■ Prompt A ■
Change "Cantidad" to "Quantity" in the entries running from the start of the entries through the line that contains "Dificuldade na hora de tomar as decisões", and reproduce that stretch with everything else left as it is.

In any case, a few general thoughts:
1) Send them out of the house/you get out of the house yourself as much as you can
2) Have some things they can "help" with at the ready so that they don't bug you with the stuff you definitely don't want help with
3) Set everything out/get everything ready you can so they don't need to ask for things or bother you--have the coffee pre-set to be made by whatever time they get up, set out cereal/bowls/muffins the night before. Have sheets on the beds, towels in their room, WiFi password printed out for them. Have some newspapers and magazines around
4) If they ask for something unreasonable, either say no or have your spouse attend to them
5) If they say something that offends or irks you, just blandly smile and steer the conversation elsewhere
Anonymous
Day by day and get everyone out of the house as much as possible. I set a countdown in my head with the goal of getting to the day before I am leaving or they are leaving. By then, I start to feel increasingly free.
Anonymous
oP I could have written your post, I feel exactly the same way. I'm even thinking of finding a Xanax or something from someone to help. I don't think drinking the whole time they are here is going to help. It's only the "most wonderful time of the year" if your in laws like you. If they are snobby jerks who openly tell you t hat they don't respect your husband's career (he's in finance for Christ sake, but its corporate, so it's "bad") and they openly prefer your brother in law (because he's a teacher, like they were) it makes it hard to roll out the red carpet. Sure, they will eat our food and stay in our house for days (the teachers don't ever host) but they feel free to openly judge our choices the whole time they are here. Will you be my texting buddy who reminds me that I am a fun, like able person, who is a good mom and deeply loved her husband, every time I get a snide comment about the new car (paid for in cash! That we could 100% afford) we got this year? Or that my children go to "GASP" a highly rated public and not a Waldorf school. Or that I wear lipstick! AND a bra! I can't win. I even invited friends this year to try and diffuse them a little, but I am already dreading the whole weekend. Looks like I'm going on more
Than a few long runs that weekend.
Anonymous
I set my bar really really low and it's helped a lot! Expect the absolute worse and don't sweat the small stuff. Be the bigger person, smile and nod. It's just a few days, you can get through it!
Anonymous
Try and get yourself out the door each day and do something for you.

Talk a walk

Run to CVS

Go to a coffee shop, bookstore or spa

The last resort is to say you have a stomach bug and you need to stay in bed. Good luck.
Anonymous
7:31 is right. Expect very little. Go into zen mode. If they're good grandparents or your child(den) like them, focus on that. Plan on a massage or other reward for yourself after it's over.

You don't say what the issues are exactly. More specifics might let us give you more specific strategies.
Anonymous
Anonymous wrote:I set my bar really really low and it's helped a lot! Expect the absolute worse and don't sweat the small stuff. Be the bigger person, smile and nod. It's just a few days, you can get through it!


This is what I do. I start bracing for a rude comment to come and for my MIL to be mean as hell and yell at me/DH/SIL. Then, when she is just mildly rude, it feels like she's being Glinda the Good Witch and I can't believe my good fortune.

I'd couple those low expectations with a healthy dose of "not giving a f*ck". You need to stop caring so much what they think of you. It will help you relax. Ignore all critical comments. If it gets to be too much, find an urgent errand that needs to be run and get out of the house for some air.

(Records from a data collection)
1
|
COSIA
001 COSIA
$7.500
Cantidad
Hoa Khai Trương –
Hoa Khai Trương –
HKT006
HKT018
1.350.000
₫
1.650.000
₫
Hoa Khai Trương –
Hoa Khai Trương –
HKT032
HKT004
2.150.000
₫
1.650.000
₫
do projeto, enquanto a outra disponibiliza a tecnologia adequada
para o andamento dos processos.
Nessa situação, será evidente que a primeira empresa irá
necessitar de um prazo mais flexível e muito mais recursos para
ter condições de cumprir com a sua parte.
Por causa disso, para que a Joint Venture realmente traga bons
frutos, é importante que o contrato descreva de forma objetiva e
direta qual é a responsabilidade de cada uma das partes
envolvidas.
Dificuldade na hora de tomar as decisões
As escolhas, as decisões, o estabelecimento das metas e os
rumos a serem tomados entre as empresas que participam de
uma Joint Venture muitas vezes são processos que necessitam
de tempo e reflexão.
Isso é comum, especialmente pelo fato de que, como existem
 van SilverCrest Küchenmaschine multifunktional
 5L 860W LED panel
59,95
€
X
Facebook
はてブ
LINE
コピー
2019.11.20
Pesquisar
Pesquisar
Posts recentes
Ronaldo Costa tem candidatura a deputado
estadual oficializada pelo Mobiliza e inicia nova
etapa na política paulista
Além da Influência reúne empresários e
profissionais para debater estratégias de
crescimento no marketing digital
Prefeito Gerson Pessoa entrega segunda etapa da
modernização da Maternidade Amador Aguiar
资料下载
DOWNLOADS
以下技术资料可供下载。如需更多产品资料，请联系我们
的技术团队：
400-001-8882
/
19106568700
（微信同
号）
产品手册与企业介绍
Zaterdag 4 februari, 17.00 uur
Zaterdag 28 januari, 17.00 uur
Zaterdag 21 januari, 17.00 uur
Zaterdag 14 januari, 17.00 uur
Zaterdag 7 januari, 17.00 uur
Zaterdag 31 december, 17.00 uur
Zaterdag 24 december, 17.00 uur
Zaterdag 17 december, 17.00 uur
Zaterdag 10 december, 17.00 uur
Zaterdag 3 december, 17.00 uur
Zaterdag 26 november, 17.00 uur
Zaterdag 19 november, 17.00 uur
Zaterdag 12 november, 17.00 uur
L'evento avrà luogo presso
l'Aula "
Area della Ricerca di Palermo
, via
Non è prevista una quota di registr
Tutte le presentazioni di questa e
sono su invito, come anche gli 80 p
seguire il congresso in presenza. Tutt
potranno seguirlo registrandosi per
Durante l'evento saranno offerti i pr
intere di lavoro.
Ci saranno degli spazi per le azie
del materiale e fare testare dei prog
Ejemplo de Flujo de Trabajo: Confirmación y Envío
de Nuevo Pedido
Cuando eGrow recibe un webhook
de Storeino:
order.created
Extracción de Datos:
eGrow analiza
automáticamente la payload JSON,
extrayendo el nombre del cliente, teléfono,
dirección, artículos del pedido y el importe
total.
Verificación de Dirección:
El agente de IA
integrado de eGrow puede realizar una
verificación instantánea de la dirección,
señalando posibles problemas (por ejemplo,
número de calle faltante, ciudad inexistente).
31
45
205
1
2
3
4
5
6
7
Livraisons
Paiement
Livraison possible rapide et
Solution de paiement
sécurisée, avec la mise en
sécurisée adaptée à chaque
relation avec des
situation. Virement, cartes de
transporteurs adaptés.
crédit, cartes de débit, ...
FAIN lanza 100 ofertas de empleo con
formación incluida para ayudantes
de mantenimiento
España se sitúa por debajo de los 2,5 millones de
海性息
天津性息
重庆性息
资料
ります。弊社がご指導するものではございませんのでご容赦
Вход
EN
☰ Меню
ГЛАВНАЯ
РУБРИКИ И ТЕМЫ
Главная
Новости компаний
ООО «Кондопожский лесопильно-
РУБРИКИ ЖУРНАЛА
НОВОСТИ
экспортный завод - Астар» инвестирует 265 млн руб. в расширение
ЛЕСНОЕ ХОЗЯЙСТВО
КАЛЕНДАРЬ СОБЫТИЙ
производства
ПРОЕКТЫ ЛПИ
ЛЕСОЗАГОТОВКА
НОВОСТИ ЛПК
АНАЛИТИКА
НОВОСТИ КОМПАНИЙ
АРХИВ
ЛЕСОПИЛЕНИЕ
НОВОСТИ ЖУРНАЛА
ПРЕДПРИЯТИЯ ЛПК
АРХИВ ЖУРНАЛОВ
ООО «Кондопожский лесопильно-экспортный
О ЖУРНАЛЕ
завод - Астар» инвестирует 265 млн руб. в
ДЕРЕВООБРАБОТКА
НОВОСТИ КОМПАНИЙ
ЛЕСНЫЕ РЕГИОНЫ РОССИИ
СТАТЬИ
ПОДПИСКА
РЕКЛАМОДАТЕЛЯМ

■ Prompt B ■
Answer these questions about the text on coping with visiting in-laws:
(i) In the numbered list of general thoughts, what item is to be printed out for the guests?
(ii) What does the commenter whose in-laws openly prefer the brother-in-law expect to be doing that weekend?
(iii) What does one commenter call the last resort for getting away from the guests?

■ Response box A ■
1
|
COSIA
001 COSIA
$7.500
Quantity
Hoa Khai Trương –
Hoa Khai Trương –
HKT006
HKT018
1.350.000
₫
1.650.000
₫
Hoa Khai Trương –
Hoa Khai Trương –
HKT032
HKT004
2.150.000
₫
1.650.000
₫
do projeto, enquanto a outra disponibiliza a tecnologia adequada
para o andamento dos processos.
Nessa situação, será evidente que a primeira empresa irá
necessitar de um prazo mais flexível e muito mais recursos para
ter condições de cumprir com a sua parte.
Por causa disso, para que a Joint Venture realmente traga bons
frutos, é importante que o contrato descreva de forma objetiva e
direta qual é a responsabilidade de cada uma das partes
envolvidas.
Dificuldade na hora de tomar as decisões

■ Response box B ■
(i) The WiFi password.
(ii) Going on more than a few long runs.
(iii) Saying you have a stomach bug and need to stay in bed.